At 5/9/06, 6:27 AM, Blogger Eli7 said...

Nephtuli, yes I am generalizing. That's true, and I don't think anyone truly fits within a label. But I think there is still a degree of accuracy to what I've described.

And I did take the test. It told me I was confused. Which I probably am.

 
At 5/9/06, 9:31 AM, Blogger Elster said...

You will find that there is no such thing as the middle, or, perhaps more truthfully, everyone is on someone else's middle.

Your struggles with the Torah World and the Real World are not unique in any way. People older and younger than you face it all the tme (though they may not even realize it).

Life is about choices - it's about figuring out how you can fit the Torah World into the other wolrd you live in. It's about deciding that flip flops are ok for you but elbows are not. It's about sectioning off the time spent in a day for torah, davening, working, studying or watching tv (lehavdil!!!).

It's about the person who will be right for you. It's about everything.

There are very few correct answers. So long as you fit into the framework of halacha, the rest is about the individual chices you make.

 
At 5/9/06, 2:25 PM, Blogger TRW said...

There is no "real" box. You are Orthodox, period. Shomer shabbos, kashrus, etc., while trying to grow.

Why do you have to be in any box?

The only one we use in my house is FBB-Frum Before Birth, which is everyone! ;)

(BTW-I found LamedZayin's test to be rather skewed, asking specific questions based on misunderstandings.)

 
At 5/9/06, 5:29 PM, Anonymous Essie said...

TRW took the words right out of my mouth (keyboard?). Why do you feel the need to fit yourself into a box with a label? You are a growing Jewish woman who is trying to do the best she can while following the Torah and G-d's laws. We all pick and choose and do the best we can. I think that is all G-d wants of us. Keep it up!

 
At 5/10/06, 10:13 AM, Blogger Elster said...

You guys misunderstand my point. Of COUORSE there is a box in orthodox jewery. There is no two was about that. There is something called Halacha. ONe must ALWAYS fit within its parameters. THAT's the starting point. There certainly is room for individuality within the box, but the box remains nonetheless.

To state it any other way is simply naive. Judaism isn't necessarily opposed to individualism, but there is still a fence around it. No two waya about it I'm afraid.

 
At 5/10/06, 8:05 PM, Blogger moon said...

This comment has been removed by a blog administrator.

 
At 5/12/06, 2:03 AM, Anonymous lvnsm27 said...

I know what you mean. I'm also middle of the road.

[Data extracts]
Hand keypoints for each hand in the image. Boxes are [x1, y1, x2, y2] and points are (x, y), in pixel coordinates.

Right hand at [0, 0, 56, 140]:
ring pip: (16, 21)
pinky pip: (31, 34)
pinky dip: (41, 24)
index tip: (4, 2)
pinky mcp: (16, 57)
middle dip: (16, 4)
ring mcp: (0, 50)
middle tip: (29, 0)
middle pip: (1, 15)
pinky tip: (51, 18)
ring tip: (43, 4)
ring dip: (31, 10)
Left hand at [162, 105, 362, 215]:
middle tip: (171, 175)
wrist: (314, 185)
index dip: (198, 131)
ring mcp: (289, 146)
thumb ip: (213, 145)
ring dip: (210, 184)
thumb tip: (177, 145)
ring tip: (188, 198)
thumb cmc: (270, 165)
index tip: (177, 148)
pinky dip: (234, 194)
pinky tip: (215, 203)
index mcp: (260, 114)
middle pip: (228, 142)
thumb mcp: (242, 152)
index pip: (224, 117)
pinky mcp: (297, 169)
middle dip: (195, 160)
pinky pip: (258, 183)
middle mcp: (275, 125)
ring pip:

[List of tasks]
a: Translate the sentence "Why do you have to be in any box?" from the comment thread on Orthodox labels into Spanish.
b: Go on with the comment thread on Orthodox labels, picking up after its final comment.

[Responses to the exercise]
a: ¿Por qué tienes que estar dentro de alguna caja?

b:
At 5/12/06, 6:26 AM, Blogger Josh said...

I think the frustrating piece isn't putting yourself into a box. It's finding others like you that is difficult. We want to be idealistic AND find others that think like us, both as validation and because, frankly, none of us wants to be alone.

 
At 5/12/06, 9:12 AM, Blogger Out of towner said...

The fences are more cultural than religuous. I agree with Elster that the box is halacha, though I would not describe it that way. A nice decsription of individuality within halacha is to think of halacha as the laws of physics and the individual as the architect. That the architect does not design a structure to be built that defies the laws of physics does not mean that all buildings look the same. There is great room for creativity, innovation and choosing your own path.

 
At 5/14/06, 12:12 AM, Blogger HaJew said...

A rosh yeshiva of mine once said that when you try to straddle the fence you become a Y'UNIC (get it? - those rosh yeshivas can be so witty).

Eventually most people get married and that forces them to choose. I hate that. You have to be the "serious" one in the modern community or the open thinker in the blat hat community. Uch. It's all so shallow. I'm with you. Don't give up on the dream. i wish I could tell you how it's done. I hope you figure it out, and then tell the rest of us in twenty years if you really struck you're own balance or fell back into the modern orthodax community as so many do...

 
At 5/16/06, 5:08 PM, Blogger Scraps said...

I figured out a long time ago that I was in that middle place (as are a good number of my friends). I call it "Right of MO, Left of Yeshivish". The problem that I'm having with this middle ground is that far more girls inhabit it than guys. Blah.